I know that the ratio test can be proved using the geometric series knowledge, but I'm looking for a way to prove the ratio test without the geometric series at all.

The reason is that I'm proving the geometric series convergence with the ratio test, and my professor doesn't want me to use circular reasoning, because from what he remembered, he could only think of a proof with the geometric series.

Do you guys know of any proof that doesn't involve the geometric series?

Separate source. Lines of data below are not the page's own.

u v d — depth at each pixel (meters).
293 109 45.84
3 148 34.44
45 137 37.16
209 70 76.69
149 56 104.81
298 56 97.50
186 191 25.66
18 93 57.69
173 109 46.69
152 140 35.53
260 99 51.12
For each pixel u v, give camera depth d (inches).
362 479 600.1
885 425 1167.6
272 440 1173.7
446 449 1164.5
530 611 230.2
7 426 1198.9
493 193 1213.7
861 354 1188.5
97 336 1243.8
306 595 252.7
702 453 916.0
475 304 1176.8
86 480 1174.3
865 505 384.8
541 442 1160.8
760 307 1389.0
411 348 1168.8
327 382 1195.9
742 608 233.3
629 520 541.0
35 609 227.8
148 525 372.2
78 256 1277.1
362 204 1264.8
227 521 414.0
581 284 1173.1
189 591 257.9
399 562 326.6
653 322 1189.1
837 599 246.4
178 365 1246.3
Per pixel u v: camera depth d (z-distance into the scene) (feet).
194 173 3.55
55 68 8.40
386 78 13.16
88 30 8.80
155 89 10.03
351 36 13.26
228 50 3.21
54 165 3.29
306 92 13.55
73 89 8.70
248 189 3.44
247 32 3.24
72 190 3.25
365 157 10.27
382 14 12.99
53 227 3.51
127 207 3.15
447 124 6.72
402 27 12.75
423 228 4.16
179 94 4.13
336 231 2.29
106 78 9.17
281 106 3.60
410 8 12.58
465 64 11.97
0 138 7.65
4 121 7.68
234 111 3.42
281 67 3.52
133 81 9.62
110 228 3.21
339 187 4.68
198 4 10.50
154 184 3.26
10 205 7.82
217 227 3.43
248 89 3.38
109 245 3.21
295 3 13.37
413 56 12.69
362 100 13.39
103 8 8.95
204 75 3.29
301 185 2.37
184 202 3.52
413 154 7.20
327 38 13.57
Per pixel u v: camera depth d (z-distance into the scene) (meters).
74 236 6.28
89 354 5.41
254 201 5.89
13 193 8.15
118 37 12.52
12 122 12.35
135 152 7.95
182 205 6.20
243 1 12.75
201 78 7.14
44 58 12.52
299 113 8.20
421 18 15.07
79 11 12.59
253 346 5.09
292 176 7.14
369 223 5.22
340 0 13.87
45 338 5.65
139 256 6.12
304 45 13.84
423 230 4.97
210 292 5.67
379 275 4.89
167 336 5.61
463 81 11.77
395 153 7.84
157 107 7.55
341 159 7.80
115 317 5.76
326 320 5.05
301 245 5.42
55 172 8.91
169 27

I'm not trying to prove it myself, necessarily, just find the information somewhere. Any ideas?

 

[snipez90]

I think you'll be hard pressed to find such a proof. The motivation behind the proof of the ratio test is to use the comparison test, which requires that we actually know a convergent series to begin with. Since it's easy to show the convergence of the geometric series using basic algebra and limits, there is no need to believe that any circular reasoning will result. I think you can prove the ratio test from the root test, but iirc, an easy proof of the root test also depends on comparison with the geometric series.

 

[Fooze]

Yes, that is what I was figuring... I was just hoping to prove my professor wrong. ;)

If anyone has any other thoughts though, please do let me know!

 

[n!kofeyn]

snipez90 is exactly right. Here are some references if you wanted to see the proofs in action.

p. 190-193 of Mathematical Analysis by Tom Apostol
p. 60-67 of Principles of Mathematical Analysis by Walter Rudin
p. 161-162 of Advanced Calculus by Creighton Buck